Up to and including the line with "clear plastic bottle <box>345,51,457,276</box>", please reproduce the lines below exactly, beginning with the first.

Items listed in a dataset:
========================================

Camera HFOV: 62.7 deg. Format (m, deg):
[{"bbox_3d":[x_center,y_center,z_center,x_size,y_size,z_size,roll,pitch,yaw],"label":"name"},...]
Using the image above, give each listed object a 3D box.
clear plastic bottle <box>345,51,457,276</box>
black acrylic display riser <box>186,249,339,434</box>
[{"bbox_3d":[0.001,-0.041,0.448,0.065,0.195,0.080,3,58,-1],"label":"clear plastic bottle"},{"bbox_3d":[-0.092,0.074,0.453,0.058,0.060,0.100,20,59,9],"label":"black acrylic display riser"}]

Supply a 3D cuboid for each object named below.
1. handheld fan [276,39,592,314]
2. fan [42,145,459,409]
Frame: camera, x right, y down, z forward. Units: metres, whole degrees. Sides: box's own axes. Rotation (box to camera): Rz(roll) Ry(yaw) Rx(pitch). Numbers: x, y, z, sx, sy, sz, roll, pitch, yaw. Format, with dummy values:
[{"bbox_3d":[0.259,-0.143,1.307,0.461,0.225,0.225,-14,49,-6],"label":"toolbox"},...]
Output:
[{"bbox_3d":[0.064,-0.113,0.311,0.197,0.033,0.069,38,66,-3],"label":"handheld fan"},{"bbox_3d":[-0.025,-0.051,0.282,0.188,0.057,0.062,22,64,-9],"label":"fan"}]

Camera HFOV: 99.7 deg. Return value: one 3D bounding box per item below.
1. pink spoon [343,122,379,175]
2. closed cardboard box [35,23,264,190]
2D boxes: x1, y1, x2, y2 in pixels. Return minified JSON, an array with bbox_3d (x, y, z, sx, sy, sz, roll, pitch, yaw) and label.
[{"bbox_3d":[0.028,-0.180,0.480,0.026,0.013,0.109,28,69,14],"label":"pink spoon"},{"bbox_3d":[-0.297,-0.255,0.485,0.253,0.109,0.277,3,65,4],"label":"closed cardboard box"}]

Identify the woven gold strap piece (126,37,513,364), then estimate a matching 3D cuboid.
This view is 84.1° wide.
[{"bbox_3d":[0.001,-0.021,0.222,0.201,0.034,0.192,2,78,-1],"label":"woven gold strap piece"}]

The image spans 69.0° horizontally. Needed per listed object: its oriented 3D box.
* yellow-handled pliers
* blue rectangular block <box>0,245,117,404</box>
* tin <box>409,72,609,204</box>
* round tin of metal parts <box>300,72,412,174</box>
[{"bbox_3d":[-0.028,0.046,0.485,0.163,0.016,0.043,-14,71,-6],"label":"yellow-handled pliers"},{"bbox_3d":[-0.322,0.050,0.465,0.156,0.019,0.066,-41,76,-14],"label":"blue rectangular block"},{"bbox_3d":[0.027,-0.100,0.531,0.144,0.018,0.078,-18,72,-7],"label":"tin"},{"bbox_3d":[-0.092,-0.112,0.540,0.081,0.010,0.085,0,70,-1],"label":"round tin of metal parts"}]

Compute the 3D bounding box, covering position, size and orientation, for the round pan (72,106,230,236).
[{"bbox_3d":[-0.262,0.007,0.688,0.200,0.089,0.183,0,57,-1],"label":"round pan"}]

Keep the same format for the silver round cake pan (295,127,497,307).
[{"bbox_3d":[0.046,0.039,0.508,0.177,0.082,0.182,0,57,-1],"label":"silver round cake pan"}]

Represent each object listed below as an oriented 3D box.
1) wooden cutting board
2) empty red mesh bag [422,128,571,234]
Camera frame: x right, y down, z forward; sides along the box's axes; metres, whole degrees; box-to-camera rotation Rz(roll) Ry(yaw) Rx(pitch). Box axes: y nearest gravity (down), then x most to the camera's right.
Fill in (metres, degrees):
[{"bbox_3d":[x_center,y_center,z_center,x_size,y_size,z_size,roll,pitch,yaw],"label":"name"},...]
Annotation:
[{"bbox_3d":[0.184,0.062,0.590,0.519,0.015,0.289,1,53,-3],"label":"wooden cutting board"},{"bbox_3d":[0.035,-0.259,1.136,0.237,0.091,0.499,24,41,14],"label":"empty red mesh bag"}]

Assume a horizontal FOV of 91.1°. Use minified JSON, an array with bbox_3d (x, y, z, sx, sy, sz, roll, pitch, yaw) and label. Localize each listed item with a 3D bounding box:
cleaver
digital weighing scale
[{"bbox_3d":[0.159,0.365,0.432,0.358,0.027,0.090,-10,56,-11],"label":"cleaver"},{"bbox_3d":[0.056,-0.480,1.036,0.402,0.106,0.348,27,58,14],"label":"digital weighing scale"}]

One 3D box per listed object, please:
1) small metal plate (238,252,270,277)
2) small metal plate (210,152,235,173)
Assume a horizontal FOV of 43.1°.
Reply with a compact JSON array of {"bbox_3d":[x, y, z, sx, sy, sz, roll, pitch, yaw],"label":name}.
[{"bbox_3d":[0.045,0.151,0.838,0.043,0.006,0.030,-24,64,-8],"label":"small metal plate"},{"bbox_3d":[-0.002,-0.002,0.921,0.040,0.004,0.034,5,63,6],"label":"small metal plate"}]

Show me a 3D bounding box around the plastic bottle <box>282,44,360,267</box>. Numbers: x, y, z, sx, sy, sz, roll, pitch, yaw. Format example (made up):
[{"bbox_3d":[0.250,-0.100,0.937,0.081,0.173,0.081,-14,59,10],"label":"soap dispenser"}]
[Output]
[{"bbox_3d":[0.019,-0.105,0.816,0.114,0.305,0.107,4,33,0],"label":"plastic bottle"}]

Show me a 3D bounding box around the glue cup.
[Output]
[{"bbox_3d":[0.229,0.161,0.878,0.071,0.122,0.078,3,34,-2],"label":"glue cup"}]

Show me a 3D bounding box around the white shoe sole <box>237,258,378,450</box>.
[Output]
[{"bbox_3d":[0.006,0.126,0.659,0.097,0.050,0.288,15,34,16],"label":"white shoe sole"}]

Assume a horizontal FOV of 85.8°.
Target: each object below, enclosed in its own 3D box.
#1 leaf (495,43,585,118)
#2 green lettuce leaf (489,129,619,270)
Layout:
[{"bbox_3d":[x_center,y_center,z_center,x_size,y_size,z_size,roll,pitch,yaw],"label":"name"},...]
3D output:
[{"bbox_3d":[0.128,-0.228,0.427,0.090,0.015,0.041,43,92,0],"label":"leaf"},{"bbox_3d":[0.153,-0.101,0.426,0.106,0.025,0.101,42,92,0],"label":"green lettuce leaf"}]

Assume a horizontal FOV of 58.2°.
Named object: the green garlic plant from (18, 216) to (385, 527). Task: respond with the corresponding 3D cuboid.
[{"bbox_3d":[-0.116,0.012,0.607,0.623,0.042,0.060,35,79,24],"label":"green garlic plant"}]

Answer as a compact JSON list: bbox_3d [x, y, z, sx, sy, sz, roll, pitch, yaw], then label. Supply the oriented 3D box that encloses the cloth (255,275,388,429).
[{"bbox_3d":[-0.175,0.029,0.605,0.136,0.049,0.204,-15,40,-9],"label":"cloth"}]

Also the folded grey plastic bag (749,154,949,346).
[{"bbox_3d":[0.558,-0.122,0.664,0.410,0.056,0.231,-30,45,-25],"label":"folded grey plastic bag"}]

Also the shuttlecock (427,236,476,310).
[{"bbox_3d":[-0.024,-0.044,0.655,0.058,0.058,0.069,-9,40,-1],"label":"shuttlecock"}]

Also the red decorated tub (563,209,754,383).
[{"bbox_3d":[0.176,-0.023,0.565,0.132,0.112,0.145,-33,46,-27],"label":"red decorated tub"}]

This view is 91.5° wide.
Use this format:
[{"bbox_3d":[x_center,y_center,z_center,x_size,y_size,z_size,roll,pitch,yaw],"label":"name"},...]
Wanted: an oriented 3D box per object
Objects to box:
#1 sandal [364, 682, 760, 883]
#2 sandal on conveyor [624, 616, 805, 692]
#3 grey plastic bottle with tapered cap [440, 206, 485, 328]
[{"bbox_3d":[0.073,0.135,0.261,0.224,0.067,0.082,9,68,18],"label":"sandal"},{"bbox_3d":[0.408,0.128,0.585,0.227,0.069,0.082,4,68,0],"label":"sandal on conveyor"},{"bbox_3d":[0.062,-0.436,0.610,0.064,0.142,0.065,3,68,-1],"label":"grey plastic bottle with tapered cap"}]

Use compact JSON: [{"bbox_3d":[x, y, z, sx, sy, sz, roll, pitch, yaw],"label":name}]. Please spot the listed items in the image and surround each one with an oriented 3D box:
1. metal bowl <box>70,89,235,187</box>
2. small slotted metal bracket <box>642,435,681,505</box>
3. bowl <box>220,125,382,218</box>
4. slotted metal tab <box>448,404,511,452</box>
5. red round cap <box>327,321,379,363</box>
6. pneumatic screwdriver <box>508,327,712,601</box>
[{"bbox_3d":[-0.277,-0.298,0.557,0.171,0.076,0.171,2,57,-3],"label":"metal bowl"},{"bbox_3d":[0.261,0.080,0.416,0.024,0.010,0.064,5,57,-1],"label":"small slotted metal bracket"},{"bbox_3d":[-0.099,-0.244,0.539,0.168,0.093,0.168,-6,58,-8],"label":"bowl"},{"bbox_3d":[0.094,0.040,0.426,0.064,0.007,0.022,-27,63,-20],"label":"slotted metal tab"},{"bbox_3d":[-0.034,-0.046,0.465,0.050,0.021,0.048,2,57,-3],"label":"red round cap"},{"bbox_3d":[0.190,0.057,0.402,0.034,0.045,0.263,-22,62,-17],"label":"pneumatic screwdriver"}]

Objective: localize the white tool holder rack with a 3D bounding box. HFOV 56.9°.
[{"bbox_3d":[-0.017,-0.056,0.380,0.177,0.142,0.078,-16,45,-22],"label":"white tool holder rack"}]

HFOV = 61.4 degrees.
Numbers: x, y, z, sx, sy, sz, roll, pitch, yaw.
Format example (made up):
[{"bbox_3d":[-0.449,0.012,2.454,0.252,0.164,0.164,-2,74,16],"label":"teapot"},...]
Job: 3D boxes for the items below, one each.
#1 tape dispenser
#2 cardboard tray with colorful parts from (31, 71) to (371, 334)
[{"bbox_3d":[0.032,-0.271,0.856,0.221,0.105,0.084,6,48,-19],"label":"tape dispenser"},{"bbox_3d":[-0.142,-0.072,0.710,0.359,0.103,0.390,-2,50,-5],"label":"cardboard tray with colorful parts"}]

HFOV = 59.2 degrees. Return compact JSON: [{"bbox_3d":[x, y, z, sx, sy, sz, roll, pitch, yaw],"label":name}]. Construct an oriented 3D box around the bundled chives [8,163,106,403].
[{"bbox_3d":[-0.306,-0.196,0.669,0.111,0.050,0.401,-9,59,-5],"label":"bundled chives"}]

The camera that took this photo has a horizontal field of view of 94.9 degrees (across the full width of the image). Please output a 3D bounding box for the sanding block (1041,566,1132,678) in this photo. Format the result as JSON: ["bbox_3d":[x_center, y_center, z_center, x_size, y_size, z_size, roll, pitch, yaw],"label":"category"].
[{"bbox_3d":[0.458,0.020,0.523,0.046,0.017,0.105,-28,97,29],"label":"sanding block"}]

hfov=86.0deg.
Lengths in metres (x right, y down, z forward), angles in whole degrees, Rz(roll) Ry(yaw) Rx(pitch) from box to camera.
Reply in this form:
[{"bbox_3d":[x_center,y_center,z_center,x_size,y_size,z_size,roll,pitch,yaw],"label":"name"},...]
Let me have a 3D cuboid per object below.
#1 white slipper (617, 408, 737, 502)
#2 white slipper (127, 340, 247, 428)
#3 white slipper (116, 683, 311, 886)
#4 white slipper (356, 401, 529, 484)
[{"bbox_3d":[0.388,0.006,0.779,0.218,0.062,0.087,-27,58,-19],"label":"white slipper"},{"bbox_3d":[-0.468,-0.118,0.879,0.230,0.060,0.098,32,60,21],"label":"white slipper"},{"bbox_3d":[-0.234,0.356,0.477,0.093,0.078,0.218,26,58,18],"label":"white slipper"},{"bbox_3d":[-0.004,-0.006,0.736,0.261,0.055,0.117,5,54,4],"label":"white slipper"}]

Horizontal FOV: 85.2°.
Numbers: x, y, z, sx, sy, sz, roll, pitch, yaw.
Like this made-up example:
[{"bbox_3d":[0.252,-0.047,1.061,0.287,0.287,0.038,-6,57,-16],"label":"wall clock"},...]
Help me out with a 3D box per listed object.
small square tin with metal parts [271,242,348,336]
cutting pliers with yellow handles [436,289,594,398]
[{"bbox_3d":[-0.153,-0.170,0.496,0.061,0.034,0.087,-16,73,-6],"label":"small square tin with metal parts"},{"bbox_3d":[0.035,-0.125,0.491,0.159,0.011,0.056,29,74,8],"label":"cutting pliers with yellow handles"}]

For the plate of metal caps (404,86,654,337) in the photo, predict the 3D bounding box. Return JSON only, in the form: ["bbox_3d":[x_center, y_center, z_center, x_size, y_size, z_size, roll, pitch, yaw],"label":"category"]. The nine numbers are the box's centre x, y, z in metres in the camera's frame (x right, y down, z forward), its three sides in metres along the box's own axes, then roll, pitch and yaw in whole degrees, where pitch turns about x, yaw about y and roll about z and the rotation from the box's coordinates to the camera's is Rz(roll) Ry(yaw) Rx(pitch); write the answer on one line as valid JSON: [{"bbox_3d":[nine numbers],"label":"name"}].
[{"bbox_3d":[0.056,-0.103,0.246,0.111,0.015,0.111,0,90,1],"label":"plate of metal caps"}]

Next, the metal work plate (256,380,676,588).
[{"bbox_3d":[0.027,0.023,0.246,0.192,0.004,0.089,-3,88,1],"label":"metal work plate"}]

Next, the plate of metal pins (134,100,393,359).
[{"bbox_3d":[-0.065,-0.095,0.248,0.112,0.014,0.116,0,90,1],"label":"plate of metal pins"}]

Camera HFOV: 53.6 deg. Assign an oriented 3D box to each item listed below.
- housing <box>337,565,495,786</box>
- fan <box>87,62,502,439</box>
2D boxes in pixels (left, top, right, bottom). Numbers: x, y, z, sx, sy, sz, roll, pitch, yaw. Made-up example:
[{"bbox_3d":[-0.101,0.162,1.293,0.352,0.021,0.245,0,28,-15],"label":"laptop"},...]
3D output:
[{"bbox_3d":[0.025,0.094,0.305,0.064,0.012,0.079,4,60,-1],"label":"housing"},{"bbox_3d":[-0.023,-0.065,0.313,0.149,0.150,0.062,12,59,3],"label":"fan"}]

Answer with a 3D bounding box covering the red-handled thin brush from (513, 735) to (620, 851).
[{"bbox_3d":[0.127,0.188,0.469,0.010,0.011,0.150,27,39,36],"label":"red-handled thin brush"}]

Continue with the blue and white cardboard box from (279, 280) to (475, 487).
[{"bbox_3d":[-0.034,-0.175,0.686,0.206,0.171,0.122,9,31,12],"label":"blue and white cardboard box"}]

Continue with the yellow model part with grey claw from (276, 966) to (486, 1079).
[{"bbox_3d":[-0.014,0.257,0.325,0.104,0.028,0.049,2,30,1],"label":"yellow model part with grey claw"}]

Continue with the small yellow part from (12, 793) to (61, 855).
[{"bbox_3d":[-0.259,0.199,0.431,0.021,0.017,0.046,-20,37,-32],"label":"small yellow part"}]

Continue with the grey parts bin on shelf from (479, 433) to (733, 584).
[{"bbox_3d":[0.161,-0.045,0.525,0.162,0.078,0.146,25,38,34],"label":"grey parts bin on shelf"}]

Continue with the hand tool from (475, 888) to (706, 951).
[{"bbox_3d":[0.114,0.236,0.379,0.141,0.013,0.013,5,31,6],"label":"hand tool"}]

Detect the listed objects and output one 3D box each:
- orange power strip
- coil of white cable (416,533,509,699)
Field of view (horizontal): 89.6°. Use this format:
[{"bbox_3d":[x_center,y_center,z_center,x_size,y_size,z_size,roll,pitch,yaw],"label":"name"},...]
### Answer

========================================

> [Result]
Camera HFOV: 62.7 deg. Format (m, deg):
[{"bbox_3d":[x_center,y_center,z_center,x_size,y_size,z_size,roll,pitch,yaw],"label":"name"},...]
Using the image above, give each listed object a 3D box.
clear plastic bottle <box>345,51,457,276</box>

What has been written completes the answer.